Les romans de l’été sont souvent des histoires d’amour. Et «Katrijn» en est une. Il dit l’itinéraire d’une sage fille de famille néerlandaise à la fois éloignée par les siens et aspirée par l’engrenage de la contestation sous toutes ses formes. Impossible, en le lisant, de ne pas réaliser l’ampleur du fossé qui sépare aujourd’hui ces années de braise de la contre-culture, sur fond de guerre du Vietnam, et notre décennie actuelle, dominée par les fondamentalismes et, plus récemment, la guerre russe en Ukraine.
Le cimetière de l’autorité
Katrijn, l’héroïne d’Yves Bigot, vit tout s’abattre devant elle: l’autorité paternelle, la morale des églises, l’ordre mondial remis en cause par le grand gâchis américain en Extrême-Orient.
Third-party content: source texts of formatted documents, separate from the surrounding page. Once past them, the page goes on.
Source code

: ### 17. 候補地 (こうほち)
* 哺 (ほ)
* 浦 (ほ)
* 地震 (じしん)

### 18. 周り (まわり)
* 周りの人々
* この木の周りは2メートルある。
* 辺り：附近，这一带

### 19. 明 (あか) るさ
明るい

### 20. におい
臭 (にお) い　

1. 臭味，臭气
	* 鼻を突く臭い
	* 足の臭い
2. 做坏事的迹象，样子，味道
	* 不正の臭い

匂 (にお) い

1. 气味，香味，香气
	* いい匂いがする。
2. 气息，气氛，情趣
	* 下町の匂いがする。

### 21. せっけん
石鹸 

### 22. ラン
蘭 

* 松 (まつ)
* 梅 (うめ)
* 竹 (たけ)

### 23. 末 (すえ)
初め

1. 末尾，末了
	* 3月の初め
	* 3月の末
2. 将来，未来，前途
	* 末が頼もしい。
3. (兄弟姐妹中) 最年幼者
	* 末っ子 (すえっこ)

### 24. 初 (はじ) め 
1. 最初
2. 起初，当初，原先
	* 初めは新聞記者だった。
Sous ses yeux, dans les concerts et les fiévreuses soirées «backstage» des concerts californiens rythmés par les écrits de la «beat generation», Jimi Hendrix, Jim Morrison, Allen Ginsberg, Janis Joplin ou encore Joan Baez passaient leur temps à brûler les idoles de leurs parents. Un cimetière des valeurs traditionnelles à ciel ouvert. La contestation était le mot d’ordre. Plus rien de cela aujourd’hui. A San Francisco, la fameuse librairie City Lights existe encore et défend cet héritage. Mais les mots d’ordre autoritaires et communautaristes ont repris le dessus, rendus plus puissants encore par la surveillance numérique.
«Katrijn» est une histoire d’amour, de sexe, de révolte et de mort. Ainsi défilent les époques, contradictoires, voire opposées les unes aux autres. Yves Bigot lui-même, devenu patron d’une chaîne francophone condamnée à l’équilibre permanent, n’est plus le révolté d’hier, épris de son héroïne. La force d’un roman est de vous bousculer. Même brisé par la modernité, le miroir de «Katrijn» est, encore aujourd’hui, celui de la fabrique insatiable de nos rêves de liberté.